October 15, 2010

Investing in evil

The University shouldn’t invest in morally suspect enterprises

Over thirty years ago, opposition in the U.S. to the oppressive, racist government of South Africa under apartheid spurred a nationwide divestment campaign. Institutions ranging from businesses to state governments sold any and all assets connected to that nation’s unjust system. Major colleges and universities played a large role in the divestment movement. Faculty, students, and administrators on hundreds of campuses, including at the University of Chicago, called for their schools to divest. Hundreds of them did. The U of C refused.

In 2007, students on this campus started a campaign for divestment from Sudan in opposition to its genocidal practices in the Darfur region. Again, they did so alongside thousands of other students, politicians, and businesspeople, all of whom agreed that the Sudanese government did not deserve the benefit of their financial or symbolic support. Again, the U of C refused.

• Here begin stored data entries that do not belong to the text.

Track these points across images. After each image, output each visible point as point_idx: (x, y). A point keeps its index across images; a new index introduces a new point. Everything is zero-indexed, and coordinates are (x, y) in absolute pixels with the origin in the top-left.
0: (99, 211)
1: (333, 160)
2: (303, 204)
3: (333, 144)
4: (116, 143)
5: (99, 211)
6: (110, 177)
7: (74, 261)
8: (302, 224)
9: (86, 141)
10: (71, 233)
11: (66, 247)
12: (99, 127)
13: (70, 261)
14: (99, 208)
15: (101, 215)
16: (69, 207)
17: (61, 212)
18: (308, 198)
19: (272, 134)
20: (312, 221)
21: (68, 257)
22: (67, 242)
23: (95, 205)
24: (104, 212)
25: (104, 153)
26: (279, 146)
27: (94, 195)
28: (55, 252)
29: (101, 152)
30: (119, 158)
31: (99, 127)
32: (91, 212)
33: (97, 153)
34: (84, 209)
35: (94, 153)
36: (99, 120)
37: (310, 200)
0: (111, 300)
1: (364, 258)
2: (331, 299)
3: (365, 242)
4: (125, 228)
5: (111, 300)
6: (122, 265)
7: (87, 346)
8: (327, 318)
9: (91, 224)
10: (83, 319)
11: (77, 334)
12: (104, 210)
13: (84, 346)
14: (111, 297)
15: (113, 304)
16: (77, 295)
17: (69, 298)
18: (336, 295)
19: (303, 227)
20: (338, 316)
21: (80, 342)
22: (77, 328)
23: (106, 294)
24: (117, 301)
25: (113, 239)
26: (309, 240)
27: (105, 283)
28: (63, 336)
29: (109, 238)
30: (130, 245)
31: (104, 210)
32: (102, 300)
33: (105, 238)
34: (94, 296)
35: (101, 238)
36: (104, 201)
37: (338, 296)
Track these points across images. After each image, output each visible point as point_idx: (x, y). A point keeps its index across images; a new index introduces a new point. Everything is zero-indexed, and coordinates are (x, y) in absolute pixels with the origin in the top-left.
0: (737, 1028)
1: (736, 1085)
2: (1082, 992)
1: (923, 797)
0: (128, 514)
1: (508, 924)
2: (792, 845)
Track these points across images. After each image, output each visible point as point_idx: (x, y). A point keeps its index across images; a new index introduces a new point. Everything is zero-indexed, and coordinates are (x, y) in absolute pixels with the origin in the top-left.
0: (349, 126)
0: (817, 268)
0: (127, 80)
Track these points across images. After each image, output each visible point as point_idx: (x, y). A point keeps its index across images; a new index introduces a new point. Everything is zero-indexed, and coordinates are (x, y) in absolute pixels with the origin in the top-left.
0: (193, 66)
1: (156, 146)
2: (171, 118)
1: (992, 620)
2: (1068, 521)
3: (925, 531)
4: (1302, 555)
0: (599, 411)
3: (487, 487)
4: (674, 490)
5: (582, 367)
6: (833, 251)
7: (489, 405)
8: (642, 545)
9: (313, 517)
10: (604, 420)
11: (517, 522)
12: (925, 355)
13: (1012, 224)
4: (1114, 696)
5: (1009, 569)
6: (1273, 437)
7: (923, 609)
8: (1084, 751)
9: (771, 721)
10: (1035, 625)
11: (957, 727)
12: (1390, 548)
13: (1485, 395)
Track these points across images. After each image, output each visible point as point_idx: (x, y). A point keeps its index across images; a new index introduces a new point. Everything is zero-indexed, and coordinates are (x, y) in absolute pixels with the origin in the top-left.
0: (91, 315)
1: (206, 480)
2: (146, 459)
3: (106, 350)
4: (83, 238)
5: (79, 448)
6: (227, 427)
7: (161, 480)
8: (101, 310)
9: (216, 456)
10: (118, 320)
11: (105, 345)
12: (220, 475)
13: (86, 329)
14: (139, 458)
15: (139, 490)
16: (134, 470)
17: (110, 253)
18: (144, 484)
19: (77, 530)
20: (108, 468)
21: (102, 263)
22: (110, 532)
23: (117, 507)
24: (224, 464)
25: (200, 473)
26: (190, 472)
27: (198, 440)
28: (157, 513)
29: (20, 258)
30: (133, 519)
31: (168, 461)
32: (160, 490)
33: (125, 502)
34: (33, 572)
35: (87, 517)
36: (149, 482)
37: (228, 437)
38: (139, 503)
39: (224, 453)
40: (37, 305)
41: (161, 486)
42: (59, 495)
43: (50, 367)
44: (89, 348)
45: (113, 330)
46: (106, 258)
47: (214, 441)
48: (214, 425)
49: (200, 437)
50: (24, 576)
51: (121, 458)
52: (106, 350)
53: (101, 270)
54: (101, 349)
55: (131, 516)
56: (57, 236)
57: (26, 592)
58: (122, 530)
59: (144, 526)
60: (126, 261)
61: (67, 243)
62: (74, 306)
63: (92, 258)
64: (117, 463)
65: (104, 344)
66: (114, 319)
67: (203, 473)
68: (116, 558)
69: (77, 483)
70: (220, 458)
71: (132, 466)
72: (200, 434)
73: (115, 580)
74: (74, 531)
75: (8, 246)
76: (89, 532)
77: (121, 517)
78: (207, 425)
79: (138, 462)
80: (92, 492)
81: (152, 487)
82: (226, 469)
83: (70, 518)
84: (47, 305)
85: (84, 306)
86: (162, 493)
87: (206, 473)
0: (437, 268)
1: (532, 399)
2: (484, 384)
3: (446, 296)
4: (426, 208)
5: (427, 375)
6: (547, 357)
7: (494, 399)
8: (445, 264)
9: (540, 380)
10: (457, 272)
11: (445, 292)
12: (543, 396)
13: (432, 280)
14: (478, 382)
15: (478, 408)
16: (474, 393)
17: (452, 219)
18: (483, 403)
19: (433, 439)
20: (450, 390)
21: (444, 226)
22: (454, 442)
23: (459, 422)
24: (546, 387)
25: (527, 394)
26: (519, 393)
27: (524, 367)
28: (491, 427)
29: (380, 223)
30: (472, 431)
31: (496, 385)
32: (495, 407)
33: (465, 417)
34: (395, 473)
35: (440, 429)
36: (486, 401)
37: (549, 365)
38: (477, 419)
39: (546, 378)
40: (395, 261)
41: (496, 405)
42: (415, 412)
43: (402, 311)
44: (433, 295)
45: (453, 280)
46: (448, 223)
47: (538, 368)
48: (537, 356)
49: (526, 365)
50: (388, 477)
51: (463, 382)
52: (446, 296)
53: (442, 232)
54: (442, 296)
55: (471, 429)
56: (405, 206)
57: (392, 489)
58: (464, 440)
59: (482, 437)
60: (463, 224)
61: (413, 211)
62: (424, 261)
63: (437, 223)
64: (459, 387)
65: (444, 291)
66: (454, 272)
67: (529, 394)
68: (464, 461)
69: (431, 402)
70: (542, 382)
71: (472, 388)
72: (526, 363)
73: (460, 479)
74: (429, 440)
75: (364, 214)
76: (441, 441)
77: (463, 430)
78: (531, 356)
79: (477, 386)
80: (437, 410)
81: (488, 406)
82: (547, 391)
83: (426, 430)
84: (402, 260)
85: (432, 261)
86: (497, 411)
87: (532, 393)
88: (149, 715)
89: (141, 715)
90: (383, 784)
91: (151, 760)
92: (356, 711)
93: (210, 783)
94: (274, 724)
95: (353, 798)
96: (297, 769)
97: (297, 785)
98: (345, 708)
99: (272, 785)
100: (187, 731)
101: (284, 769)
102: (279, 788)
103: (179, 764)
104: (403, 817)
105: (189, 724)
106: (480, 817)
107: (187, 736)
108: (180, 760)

Last year, a number of students demanded that the University divest from HEI, a major hotel management company that operates hotels throughout the United States. HEI has a history of violating the rights of its maintenance and housekeeping employees, ranging from denying healthcare benefits to suppressing the organization of unions. Last October, the National Labor Relations Board, a government body designed to protect workers’ rights to organize themselves, issued a formal complaint against HEI, and others followed. It accused the company of threatening and coercing workers involved in union activity. As before, when faced with a call for divestment from an institution with blatantly unacceptable and even illegal practices, the University refused.

Sadly, these examples of reprehensible investment policy are only those that have garnered open opposition. Among the other problematic investments of the University are Allegheny Energy, Arch Coal, Inc., and Omnicare. Allegheny Energy, an electricity company in Pennsylvania, was sued in 2005 by the states of Connecticut, Pennsylvania, New York, and New Jersey for failing to comply with the Clean Air Act by producing sulfur dioxide and nitrogen oxide emissions that far exceeded legal limits. In a 2008 case, healthcare provider Omnicare was accused of pressuring doctors to use Johnson & Johnson products in exchange for illegal kickbacks from that company; Omnicare settled for $98 million. Arch Coal is the U.S.’s second largest mountaintop removal coal mining corporation and was the target of the first Federal Court ruling against strip mining and mountaintop removal, an environmentally devastating mining method.

The frustration around this laundry list of offenses comes not only from the immorality it implies but also the absence of sympathetic voices within the University administration. In response to concerns over investment, the Administration holds up the Kalven Report, a document that intends to protect academic freedom, to justify its behavior. But most of our academic peers (Harvard, Columbia, Stanford, Brown, and the University of Pennsylvania, to name a few) and many multi-national corporations and foundations do not exhibit such coldness to the moral implications of their investment practices. They have made institutional commitments to responsible investing by adopting policies that explicitly detail standards for investment and creating committees to ensure those standards are met. At the mentioned schools, when it became apparent that the universities were supporting the violation of workers’ rights, genocide, or state racism, the administrations did not just reaffirm their right to do what they please on the marketplace but were able and willing to actually change their practices to reflect their principles.

Responsible investment committees at other schools offer a diverse and important voice in investment policy through student, faculty, alumni, and administrative representation. In the hopes that the U of C would accept the logic that universities and their affiliates should not participate in or aid unacceptable business practices, the Students for a Democratic Society chapter at the U of C submitted a proposal to the administration for the establishment of this kind of committee. Such a committee would have the power to review University investments and evaluate them according to some basic guidelines, such as following U.S. law or not violating the “paramount social values” the Kalven Report identifies as exceptions to its mandate of political neutrality. Implementing this kind of policy at the U of C wouldn’t need to be substantively different from its successful implementation in 16 of the top 20 colleges in the U.S. and would be a step toward rectifying the damage the University has caused through decades of irresponsible investment. But, when given this opportunity to make good on its stated principles of social stewardship, to make up for past mistakes, and prevent further ones, the U of C refused once again.

It is unacceptable that the administration has ignored the consequences of its actions and investments for so long. Taking responsibility for its investments is of paramount importance to the University’s future as a legitimate academic institution.

Craig Johnson is a fourth-year in the College majoring in Political Science.